- The New England Independent System Operator (ISO-NE) on April 15 filed an Energy Security Improvements (ESI) proposal with federal regulators, proposing three new market products to help ensure reliability during fuel shortages and cold snaps when natural gas supply is prioritized for home heating.
- The new operational capabilities include a Day-Ahead Energy Imbalance Reserve (EIR); Day-Ahead Generation Contingency Reserve (GCR); and Day-Ahead Replacement Energy Reserve (RER) that would help restore depleted operating reserves and address load forecast errors.
- The ISO says its plan will “create strong financial incentives for resources to maintain more secure energy supplies at a modest cost to consumers.” The grid operator’s filing includes an alternative proposal supported by the New England Power Pool (NEPOOL), which amends the ESI to limit the calculation of the RER quantity and resulting costs to the months of December through February, among other things.
The New England energy security filing is a complex proposal that spans more than 1,700 pages when testimony and the market participants’ alternative is included. NEPOOL participants declined to support ISO-NE’s proposal, and with comments due in 30 days observers say objections to the grid operator’s plan will be under intense scrutiny.

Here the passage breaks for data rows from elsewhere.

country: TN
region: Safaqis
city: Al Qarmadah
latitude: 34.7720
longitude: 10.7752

Typically, a proposal failing to garner 60% approval from market participants would go through a “jump ball” process at the Federal Energy Regulatory Commission where ISO-NE would explain why its own filing is superior to the alternative. Because the ESI is a compliance filing responding to a 2018 request from FERC, those rules do not apply — but the ISO agreed during the stakeholder process to submit any alternative proposals that had support from 60% of participants.

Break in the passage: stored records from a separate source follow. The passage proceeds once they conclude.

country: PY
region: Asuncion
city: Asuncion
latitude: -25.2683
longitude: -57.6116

ISO officials declined to speculate on how FERC would approach the filing, but a spokesperson told Utility Dive the commission “does have more leeway” in approving parts of each proposal.
Fundamentally, the ISO proposal is designed to address regional energy challenges caused by an evolving resource mix: more gas, solar and wind resources are being utilized and these generation sources cannot be stored on site. The ISO says its filing seeks to alter the current market structure to “create incentives for its fleet to invest in the energy supply arrangements and technologies on which the region depends.”

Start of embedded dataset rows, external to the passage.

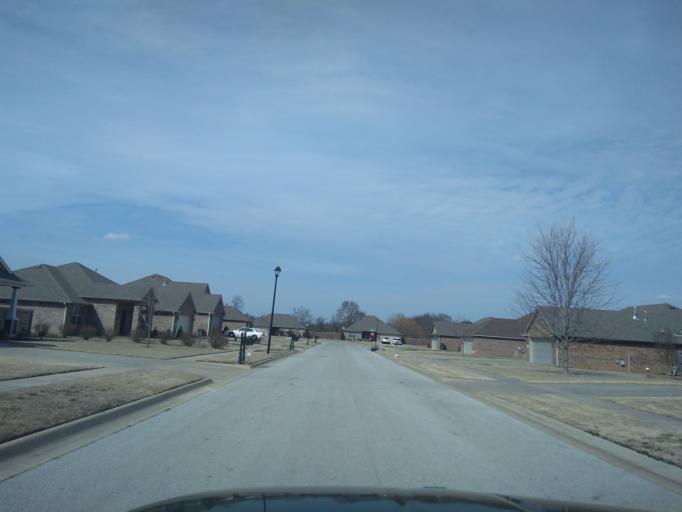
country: US
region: Arkansas
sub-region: Washington County
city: Farmington
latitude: 36.0699
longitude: -94.2461
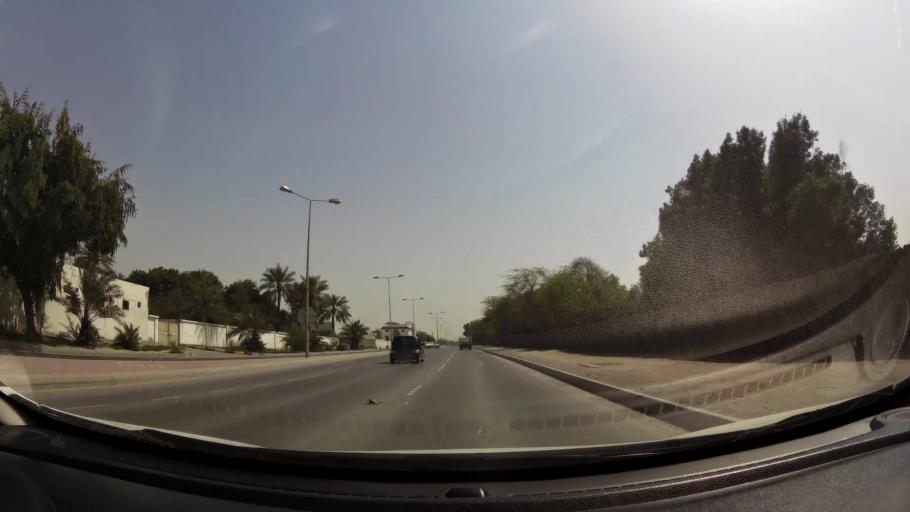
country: BH
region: Manama
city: Jidd Hafs
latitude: 26.2020
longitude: 50.4593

But securing fuel includes an upfront cost, and generators lack the incentive to make those investments if the expected price of energy it would generate is not high enough.
The proposed EIR would compensate generators that work to satisfy the ISO’s load forecast, while the GCR would align with existing real-time operating reserves and “provide a day-ahead means to ensure energy reserves are available,” according to the ISO.
The NEPOOL alternative makes three changes to the ESI, including setting the RER quantity to zero during non-winter months and not allowing the ISO to increase the RER amount in case its load forecast is in error.
The grid operator’s proposal procures the three new market capabilities as options on real-time energy, and the NEPOOL alternative would also amend how option strike prices would be calculated and eventually settled.
In a blog post on its ESI filing, the grid operator explained that under its proposal the option seller receives an upfront payment. “In exchange for this payment, the ISO has the option to ‘call’ on its resource’s electric energy during the operating day in order to meet operational needs of the power system,” ISO-NE said.
“This option structure provides stronger incentives for resources that sell options to be available to provide energy in real-time when the system requires than other structures the ISO evaluated, such as a forward sale of ancillary services that uses the two-settlement approach employed for energy,” ISO-NE said.
FERC directed the ISO to address market challenges after Exelon announced the planned two-stage closure of its Mystic Generating Station in the early 2020s. The ESI plan resulted from more than two dozen stakeholder meetings, but an April 2 vote by the NEPOOL market participants committee garnered less than 40% support. The alternative proposal was approved with 61.7% in favor.
ISO-NE has asked FERC to accept the plan, and have it become effective no later than Nov. 1, 2020.